Garmonbozia fête ses 20 ans et vous attend nombreux ce week-end, les 26 et 27 octobre à l'Etage de Rennes, retrouvez plus haut le running-order des 2 jours.
Dans le cadre des festivités aura lieu la première projection en France des documentaires "Enslaved 25: The Early Years" et "Blekkmetal". Rendez-vous samedi 27 octobre, de 13h à 16h à La Jument Pavoisée. Entrée gratuite, dans la limite des places disponibles. toutes les infos à cet endroit.
Encore en vente : 2 jours • vendredi • samedi - Également disponibles à la caisse (80/40/50 €) - Billetterie.

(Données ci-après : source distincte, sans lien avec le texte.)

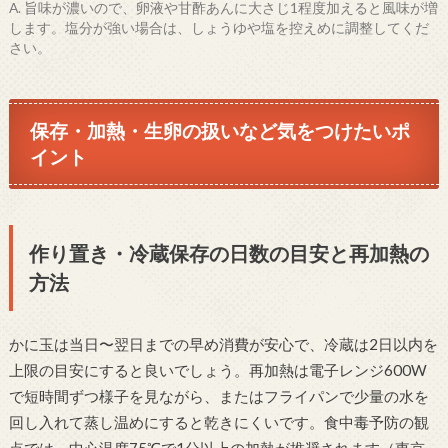
A. 旨味が濃いので、卵液や甘酢あんに大さじ1程度加えると風味が増
します。塩分が強い場合は、しょうゆや塩を控えめに調整してくだ
さい。
保存・加熱・生卵の扱いなど気をつけたいポ
イント
作り置き・冷蔵保存の日数の目安と再加熱の
方法
かに玉は当日〜翌日までの早め消費が安心で、冷蔵は2日以内を
上限の目安にすると良いでしょう。再加熱は電子レンジ600W
で短時間ずつ様子を見ながら、またはフライパンで少量の水を
回し入れて蒸し温めにすると乾きにくいです。食中毒予防の観
点では、中心温度75℃で1分以上の加熱が推奨されます（東京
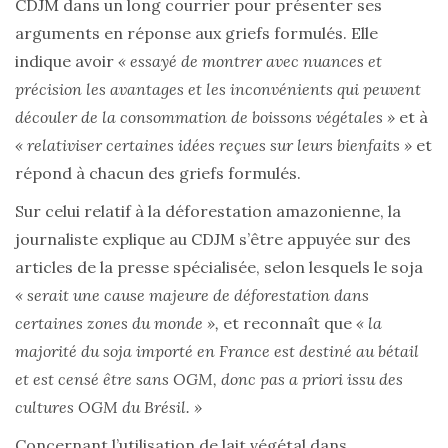
CDJM dans un long courrier pour présenter ses
arguments en réponse aux griefs formulés. Elle
indique avoir
« essayé de montrer avec nuances et
précision les avantages et les inconvénients qui peuvent
découler de la consommation de boissons végétales »
et à
« relativiser certaines idées reçues sur leurs bienfaits »
et
répond à chacun des griefs formulés.
Sur celui relatif à la déforestation amazonienne, la
journaliste explique au CDJM s’être appuyée sur des
articles de la presse spécialisée, selon lesquels le soja
« serait une cause majeure de déforestation dans
certaines zones du monde »,
et reconnaît que
« la
majorité du soja importé en France est destiné au bétail
et est censé être sans OGM, donc pas a priori issu des
cultures OGM du Brésil. »
Concernant l’utilisation de lait végétal dans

Seront présents avec leurs stands :
• Epidemia Records
• Adipocere
• Les Acteurs de l'ombre Productions
• Slo (Metal Maniax/Sombrebizarre Productions) qui réalisera une performance artistique
Infos pratiques :
Entrée/Sortie • il est possible d'entrer et sortir de la salle jusqu'à minuit. Plus de possibilité d'entrer à partir de minuit.
Nourriture • des snacks seront en vente au bar (sandwichs triangle, chips, barres chocolatées). Le public sera autorisé à amener de la nourriture mais pas de boisson. Il vous est possible de sortir vous restaurer.
Accès et stationnement • infos ici - attention, pas d'héliport !
Garmonbozia et HARD FORCE vous souhaite de passer un excellent festival.